И выхватил светоч из гнезда, демонстрируя готовность вести туда и жениха Бранвен. Риндир отмахнулся:
— Спи.
Широким шагом добрался до конюшни и убедился, что Бранни там нет. Помощник конюха, душераздирающе зевая, сообщил, что оседлал ей двух коней где-то с час назад. Но куда ее величество сорвалась среди ночи, не спрашивал. Хотя это и странно. Не выходят в ночь слияния Танцовщиц из дома без причины. Да и с причиной не очень-то… Ни зевки, ни рассуждения Риндир слушать не стал. Велел поднимать на поиски Трулана Медведя. Выскочил из конюшни, толчком растворив калитку в воротах. Пребывая между досадой и беспокойством, свистнул Вертера и вскочил на вогнутую платформу. В лунном свете на покрытой инеем дороге четко выделялись черные следы подков.

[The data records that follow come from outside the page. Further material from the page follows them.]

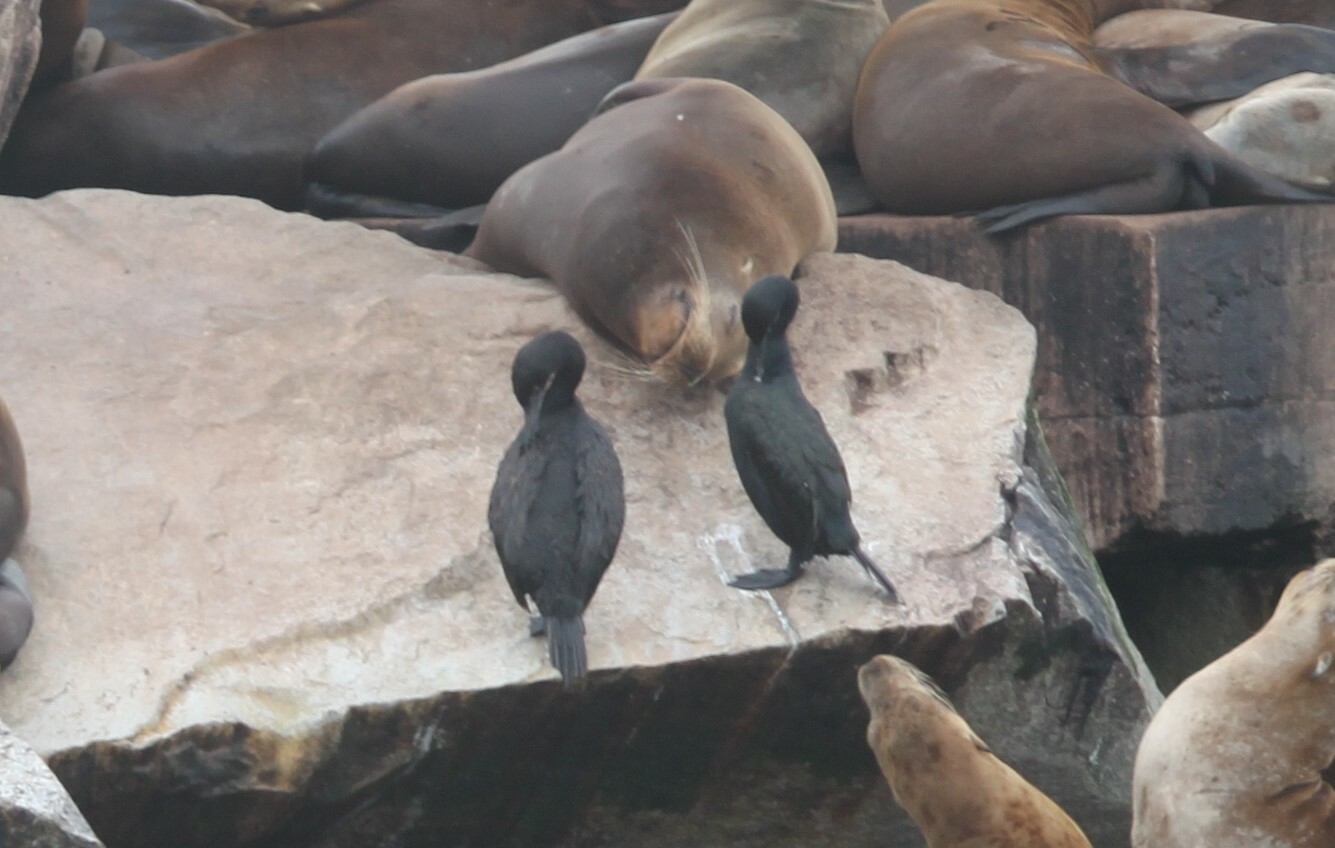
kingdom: Animalia
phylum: Chordata
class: Aves
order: Suliformes
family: Phalacrocoracidae
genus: Urile
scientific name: Urile penicillatus
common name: Brandt's cormorant
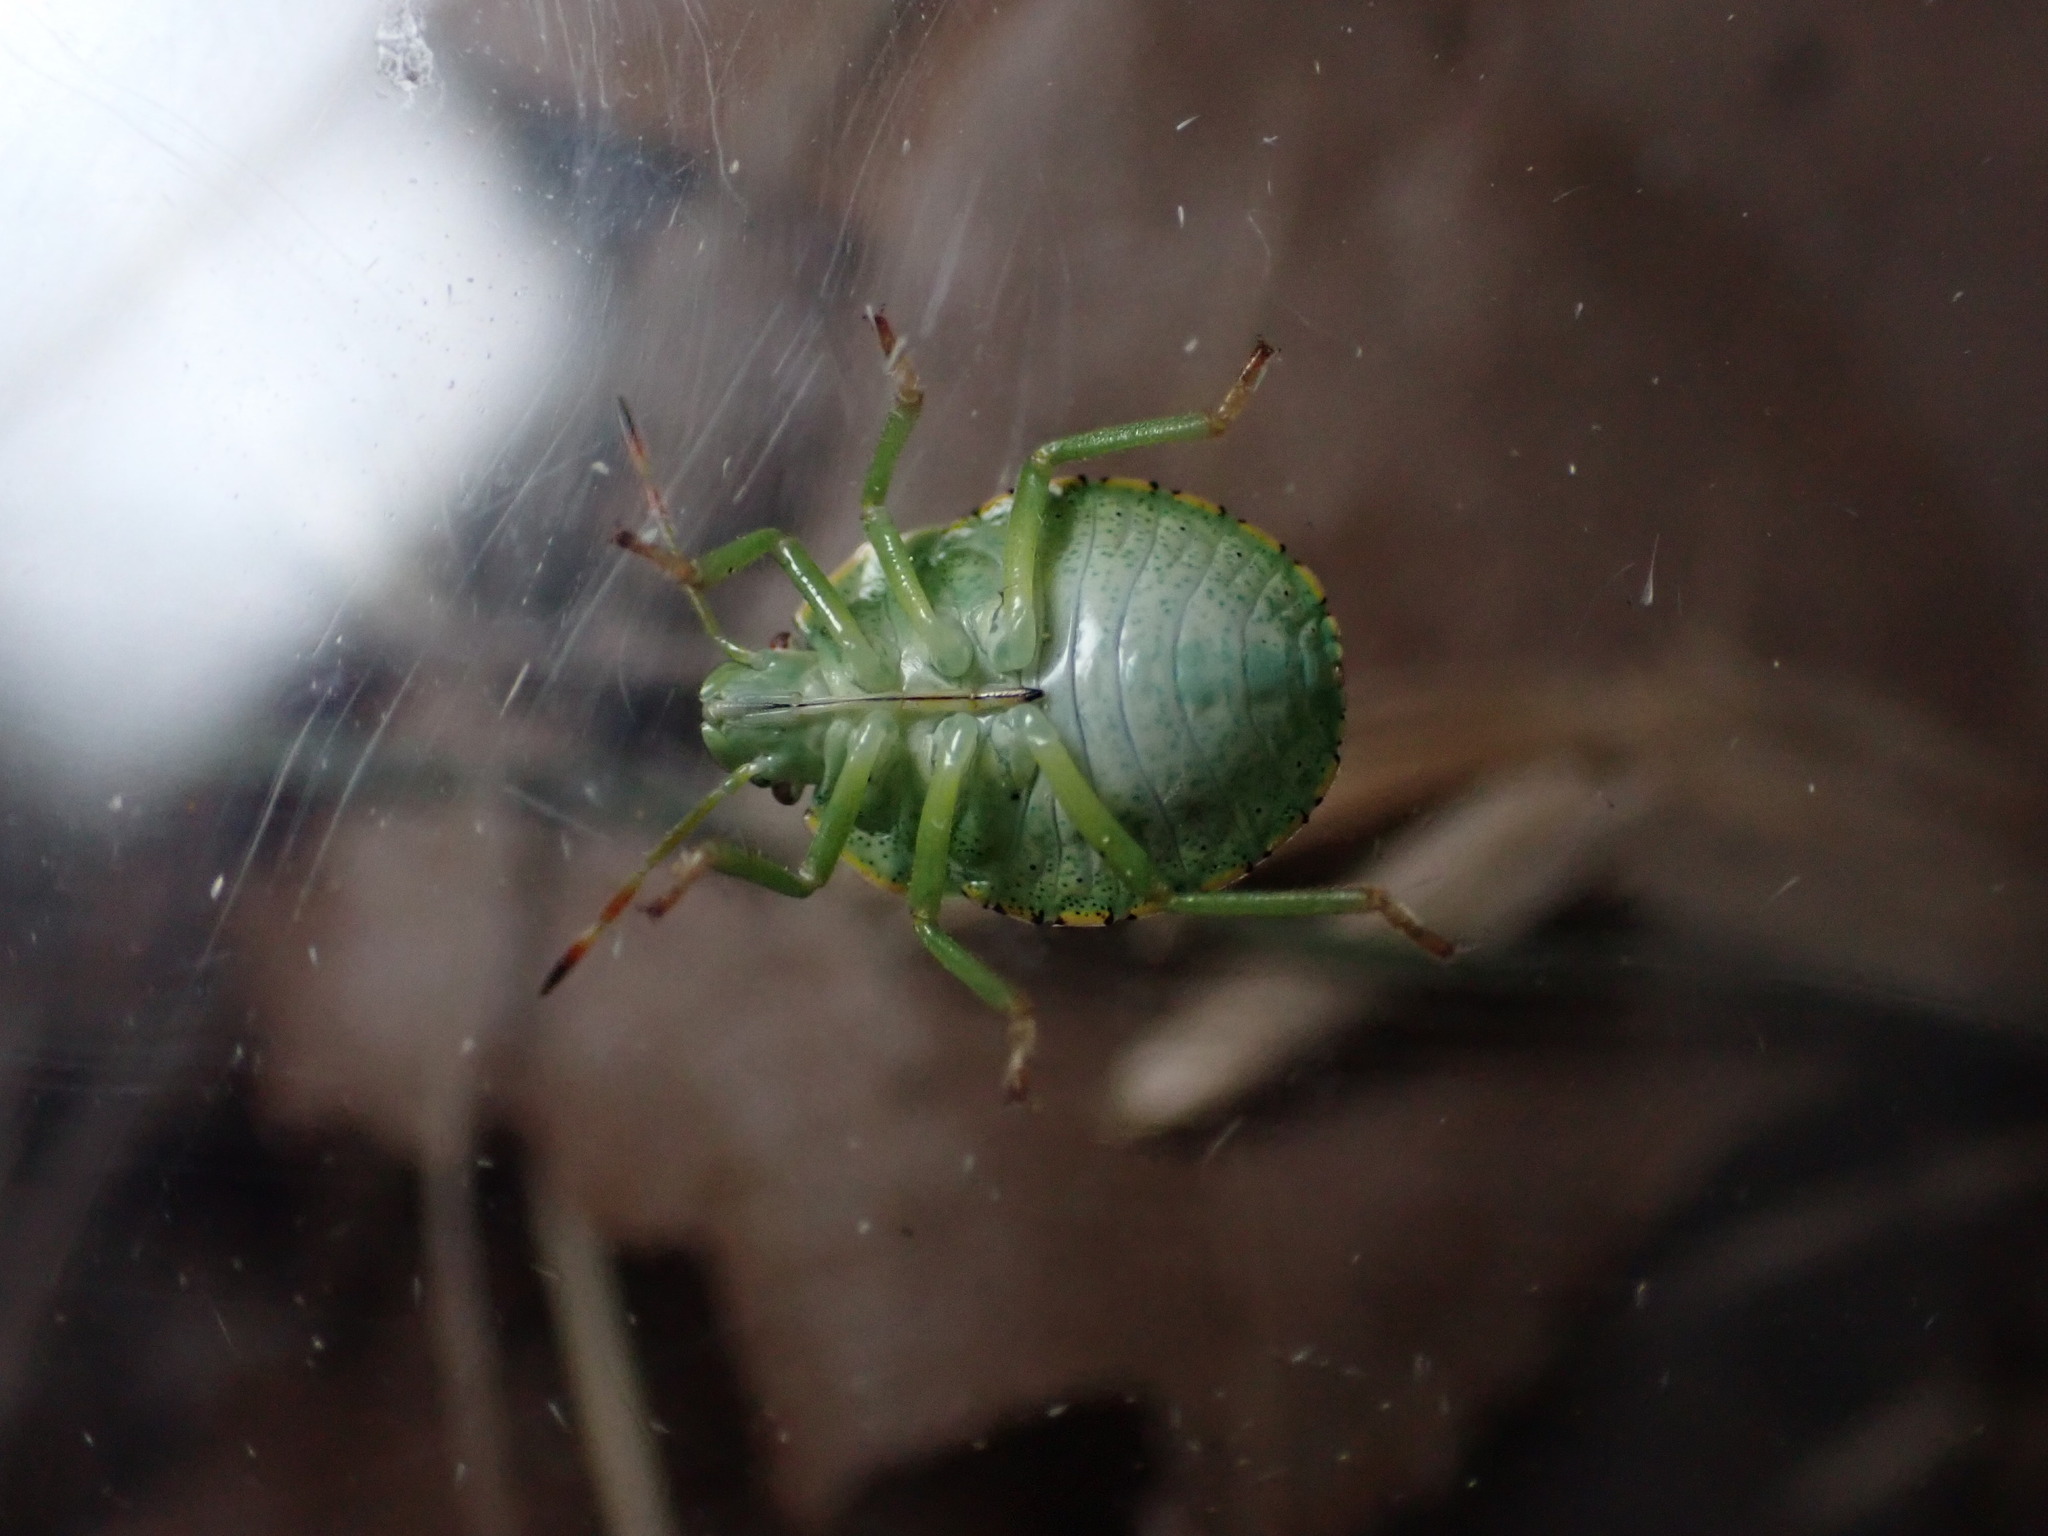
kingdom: Animalia
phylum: Arthropoda
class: Insecta
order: Hemiptera
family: Pentatomidae
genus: Palomena
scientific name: Palomena prasina
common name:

Риндир попытался связаться с Бранни мысленно. Но она словно исчезла из пространства. Или отгородилась, обидевшись. Штурман запросил помощь у Цмина, обозначил примерный маршрут. И сам продолжал стремительно двигаться на север.
Осень, похоже, наконец вспомнила, что наступил ноябрь. Бросила в лицо снежную крупку, перемешанную с дождем. Риндир нагнул голову и упрямо сощурился, и не подумав выставить защитное поле. Так с размаху и влетел в густой туман.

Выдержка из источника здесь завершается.